[DATASET EXCERPTS Boundary: Start]
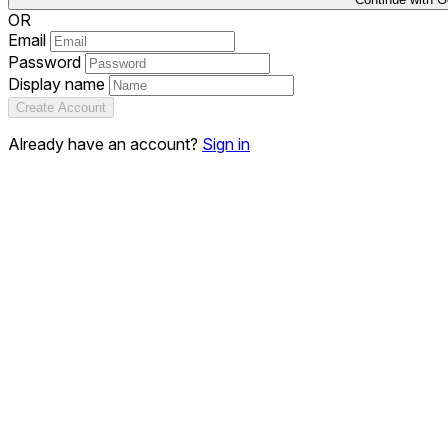
OR
Email
Password
Display name
Create Account
Already have an account?
Sign in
[DATASET EXCERPTS Boundary: End]
Exactly the lines from the one containing "Display name" through the final line of the records must appear in your reply, and no others.

Display name
Create Account
Already have an account?
Sign in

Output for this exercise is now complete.